Give again, exactly as written, each line of the material below starting at the line that contains "1: (188, 467)" and ending at the line that contains "37: (434, 537)". Both ends count, and no other line does.
PROVIDED ENTRIES Block Start
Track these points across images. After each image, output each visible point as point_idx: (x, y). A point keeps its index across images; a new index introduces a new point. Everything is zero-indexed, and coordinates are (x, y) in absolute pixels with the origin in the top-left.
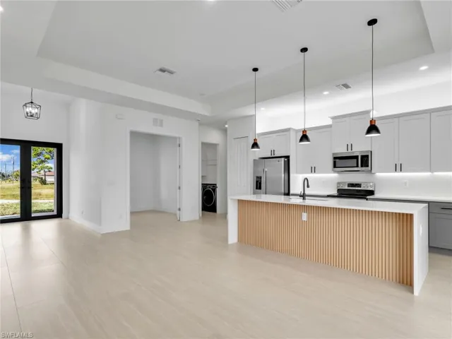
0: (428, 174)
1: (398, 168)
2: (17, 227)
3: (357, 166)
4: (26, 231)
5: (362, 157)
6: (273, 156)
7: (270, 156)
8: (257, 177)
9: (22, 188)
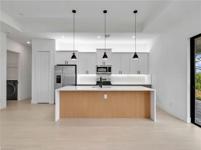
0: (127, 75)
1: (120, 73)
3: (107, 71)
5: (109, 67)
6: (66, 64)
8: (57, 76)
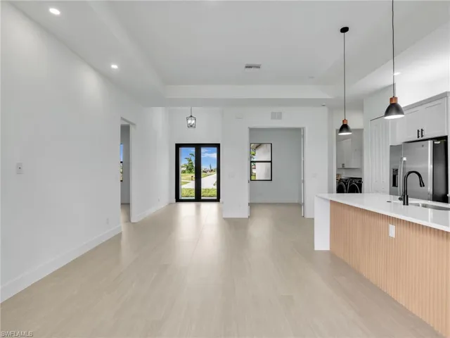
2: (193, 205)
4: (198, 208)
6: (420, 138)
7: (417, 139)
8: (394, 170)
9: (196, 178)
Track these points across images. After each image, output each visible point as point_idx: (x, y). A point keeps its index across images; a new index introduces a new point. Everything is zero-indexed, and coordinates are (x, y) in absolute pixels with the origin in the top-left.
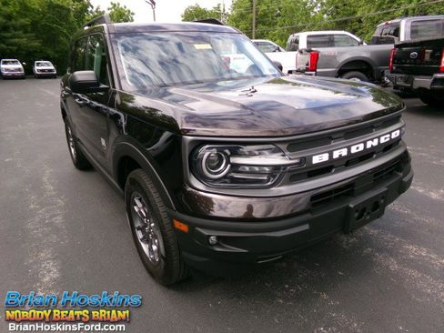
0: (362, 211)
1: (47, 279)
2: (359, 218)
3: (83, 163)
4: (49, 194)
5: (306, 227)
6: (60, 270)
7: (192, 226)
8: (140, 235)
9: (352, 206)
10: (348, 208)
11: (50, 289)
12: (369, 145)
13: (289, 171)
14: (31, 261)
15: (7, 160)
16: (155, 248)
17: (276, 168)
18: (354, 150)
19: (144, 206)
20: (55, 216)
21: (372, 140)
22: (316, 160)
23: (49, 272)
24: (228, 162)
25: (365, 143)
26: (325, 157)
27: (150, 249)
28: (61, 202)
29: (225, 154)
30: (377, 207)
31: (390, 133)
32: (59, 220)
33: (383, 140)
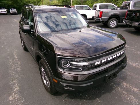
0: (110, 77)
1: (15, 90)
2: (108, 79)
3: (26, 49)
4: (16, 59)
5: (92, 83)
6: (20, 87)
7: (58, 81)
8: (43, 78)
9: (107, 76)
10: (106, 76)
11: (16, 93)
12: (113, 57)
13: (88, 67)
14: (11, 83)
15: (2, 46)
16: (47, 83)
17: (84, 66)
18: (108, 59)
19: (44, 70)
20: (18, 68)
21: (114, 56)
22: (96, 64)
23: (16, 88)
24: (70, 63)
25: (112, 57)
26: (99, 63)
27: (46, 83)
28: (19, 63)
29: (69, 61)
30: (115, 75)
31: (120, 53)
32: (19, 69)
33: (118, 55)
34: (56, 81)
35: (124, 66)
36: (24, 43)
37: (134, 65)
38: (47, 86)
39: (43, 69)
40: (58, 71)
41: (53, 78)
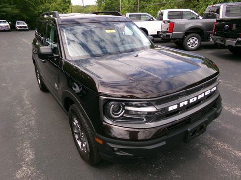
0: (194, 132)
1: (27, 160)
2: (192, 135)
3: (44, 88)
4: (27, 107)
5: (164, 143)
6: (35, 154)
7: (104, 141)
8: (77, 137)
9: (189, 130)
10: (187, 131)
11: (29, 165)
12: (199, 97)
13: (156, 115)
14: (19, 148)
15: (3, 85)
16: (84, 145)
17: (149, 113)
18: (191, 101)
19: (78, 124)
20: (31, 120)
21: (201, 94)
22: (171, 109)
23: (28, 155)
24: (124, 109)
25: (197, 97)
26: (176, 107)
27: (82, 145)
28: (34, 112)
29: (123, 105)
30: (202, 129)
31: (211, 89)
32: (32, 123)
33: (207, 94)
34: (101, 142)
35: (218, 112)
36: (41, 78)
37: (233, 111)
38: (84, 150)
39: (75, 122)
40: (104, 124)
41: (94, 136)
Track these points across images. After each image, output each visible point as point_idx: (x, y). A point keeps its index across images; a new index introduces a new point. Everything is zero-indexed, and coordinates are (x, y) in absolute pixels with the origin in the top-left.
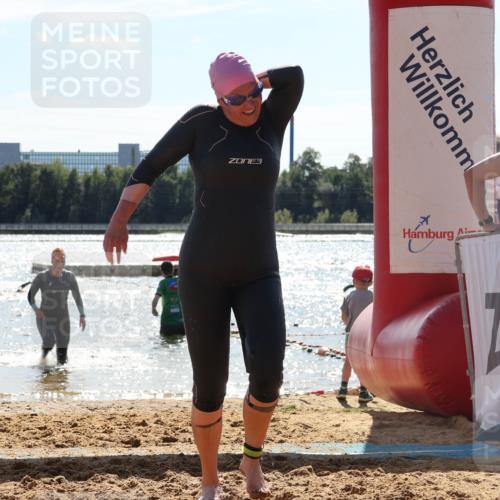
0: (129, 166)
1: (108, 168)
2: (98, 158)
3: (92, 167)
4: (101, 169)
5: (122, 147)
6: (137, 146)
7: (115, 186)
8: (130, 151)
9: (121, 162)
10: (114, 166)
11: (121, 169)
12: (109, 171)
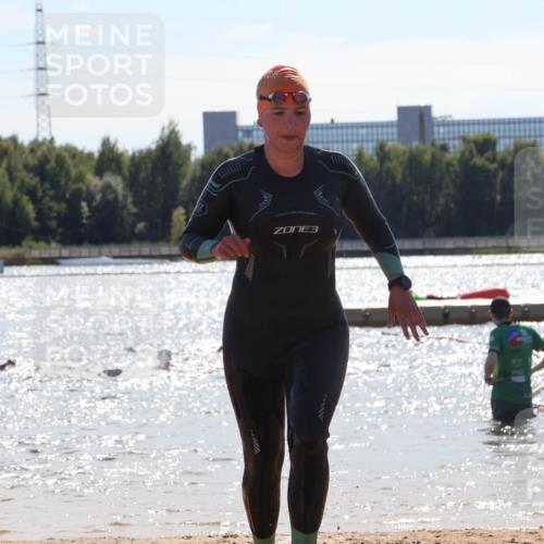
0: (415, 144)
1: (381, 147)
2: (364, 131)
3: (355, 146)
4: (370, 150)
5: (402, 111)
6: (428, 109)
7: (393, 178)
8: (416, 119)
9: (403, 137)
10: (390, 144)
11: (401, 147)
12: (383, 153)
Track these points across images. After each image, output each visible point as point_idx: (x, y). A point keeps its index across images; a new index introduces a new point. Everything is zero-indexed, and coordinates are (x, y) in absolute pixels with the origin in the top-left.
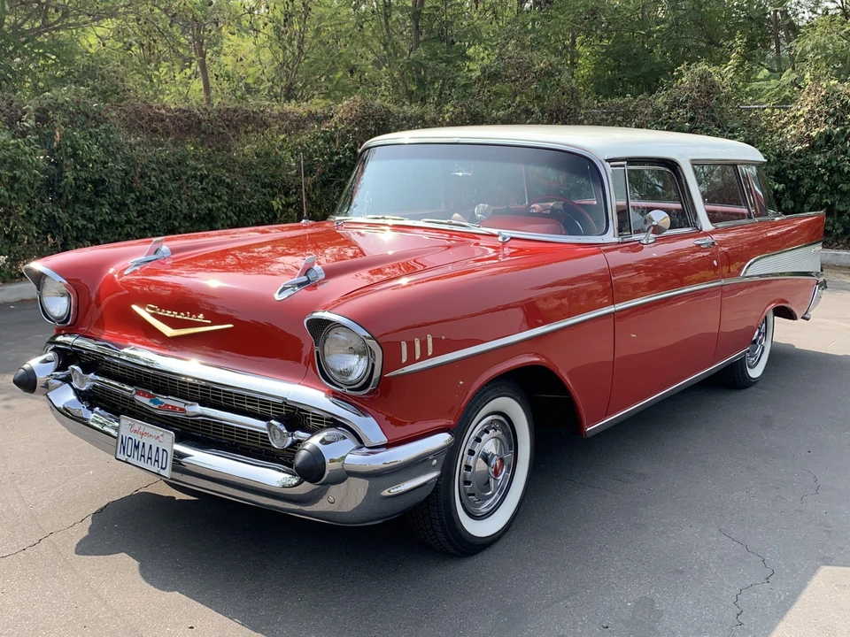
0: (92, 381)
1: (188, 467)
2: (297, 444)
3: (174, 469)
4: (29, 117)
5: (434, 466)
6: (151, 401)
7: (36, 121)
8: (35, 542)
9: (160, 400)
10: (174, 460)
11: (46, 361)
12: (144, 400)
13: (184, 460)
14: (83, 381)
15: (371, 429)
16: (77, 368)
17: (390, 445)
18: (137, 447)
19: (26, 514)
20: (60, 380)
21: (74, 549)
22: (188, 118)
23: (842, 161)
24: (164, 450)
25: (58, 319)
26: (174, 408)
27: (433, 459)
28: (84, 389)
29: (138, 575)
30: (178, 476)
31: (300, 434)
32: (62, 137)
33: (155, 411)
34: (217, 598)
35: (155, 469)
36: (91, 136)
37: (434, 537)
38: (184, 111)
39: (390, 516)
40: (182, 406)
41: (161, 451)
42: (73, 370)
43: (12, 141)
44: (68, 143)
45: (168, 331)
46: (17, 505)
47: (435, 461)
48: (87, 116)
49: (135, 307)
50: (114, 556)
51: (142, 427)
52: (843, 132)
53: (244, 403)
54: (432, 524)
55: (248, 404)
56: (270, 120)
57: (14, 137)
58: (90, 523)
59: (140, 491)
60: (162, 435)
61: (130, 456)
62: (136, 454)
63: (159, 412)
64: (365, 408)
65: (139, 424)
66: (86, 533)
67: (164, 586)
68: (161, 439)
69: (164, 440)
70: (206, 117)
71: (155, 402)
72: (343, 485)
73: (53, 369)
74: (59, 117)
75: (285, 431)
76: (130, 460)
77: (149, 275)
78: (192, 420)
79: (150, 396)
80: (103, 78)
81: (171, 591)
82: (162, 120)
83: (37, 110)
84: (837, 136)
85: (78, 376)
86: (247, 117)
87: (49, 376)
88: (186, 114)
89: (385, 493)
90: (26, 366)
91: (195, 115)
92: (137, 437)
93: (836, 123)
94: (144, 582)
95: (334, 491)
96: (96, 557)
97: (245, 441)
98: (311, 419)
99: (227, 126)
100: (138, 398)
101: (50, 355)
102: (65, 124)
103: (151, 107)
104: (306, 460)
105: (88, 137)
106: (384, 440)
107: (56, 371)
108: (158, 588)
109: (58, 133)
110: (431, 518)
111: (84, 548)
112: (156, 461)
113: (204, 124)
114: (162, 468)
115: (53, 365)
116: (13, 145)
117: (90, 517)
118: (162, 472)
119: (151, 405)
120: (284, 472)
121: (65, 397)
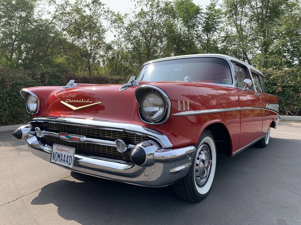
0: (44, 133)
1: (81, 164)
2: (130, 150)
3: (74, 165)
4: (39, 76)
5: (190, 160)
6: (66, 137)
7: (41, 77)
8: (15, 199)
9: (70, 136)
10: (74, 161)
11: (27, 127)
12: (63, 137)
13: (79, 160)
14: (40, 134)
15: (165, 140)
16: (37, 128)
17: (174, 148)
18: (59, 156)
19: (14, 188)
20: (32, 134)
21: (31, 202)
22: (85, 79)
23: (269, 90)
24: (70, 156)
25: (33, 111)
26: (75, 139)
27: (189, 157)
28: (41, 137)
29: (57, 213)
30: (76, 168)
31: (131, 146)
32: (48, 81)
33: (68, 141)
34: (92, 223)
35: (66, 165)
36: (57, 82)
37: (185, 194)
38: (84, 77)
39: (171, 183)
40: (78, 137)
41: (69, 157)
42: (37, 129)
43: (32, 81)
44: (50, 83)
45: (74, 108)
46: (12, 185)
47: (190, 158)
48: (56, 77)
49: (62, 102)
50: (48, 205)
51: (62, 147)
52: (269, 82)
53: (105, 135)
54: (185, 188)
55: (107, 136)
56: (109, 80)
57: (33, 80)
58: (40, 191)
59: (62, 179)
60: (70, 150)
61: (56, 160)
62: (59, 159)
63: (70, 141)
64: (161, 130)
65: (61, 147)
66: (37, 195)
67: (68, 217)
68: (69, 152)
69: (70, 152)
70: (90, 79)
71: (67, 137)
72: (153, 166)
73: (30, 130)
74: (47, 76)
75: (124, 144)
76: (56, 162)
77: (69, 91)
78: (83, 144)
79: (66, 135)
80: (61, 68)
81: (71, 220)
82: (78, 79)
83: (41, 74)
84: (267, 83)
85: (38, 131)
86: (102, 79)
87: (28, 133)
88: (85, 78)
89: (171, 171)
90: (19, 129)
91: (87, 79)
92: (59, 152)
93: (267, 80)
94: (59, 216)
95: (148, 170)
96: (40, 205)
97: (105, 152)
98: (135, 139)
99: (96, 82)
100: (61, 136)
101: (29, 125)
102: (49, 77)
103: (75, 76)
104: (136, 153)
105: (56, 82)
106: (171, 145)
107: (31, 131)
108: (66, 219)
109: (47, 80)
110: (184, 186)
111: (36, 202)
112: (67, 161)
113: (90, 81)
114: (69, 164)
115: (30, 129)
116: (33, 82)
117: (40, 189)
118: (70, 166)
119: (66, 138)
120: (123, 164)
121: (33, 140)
PROVIDED ENTRIES Block End
* REPLY:
1: (188, 467)
2: (297, 444)
3: (174, 469)
4: (29, 117)
5: (434, 466)
6: (151, 401)
7: (36, 121)
8: (35, 542)
9: (160, 400)
10: (174, 460)
11: (46, 361)
12: (144, 400)
13: (184, 460)
14: (83, 381)
15: (371, 429)
16: (77, 368)
17: (390, 445)
18: (137, 447)
19: (26, 514)
20: (60, 380)
21: (74, 549)
22: (188, 118)
23: (842, 161)
24: (164, 450)
25: (58, 319)
26: (174, 408)
27: (433, 459)
28: (84, 389)
29: (138, 575)
30: (178, 476)
31: (300, 434)
32: (62, 137)
33: (155, 411)
34: (217, 598)
35: (155, 469)
36: (91, 136)
37: (434, 537)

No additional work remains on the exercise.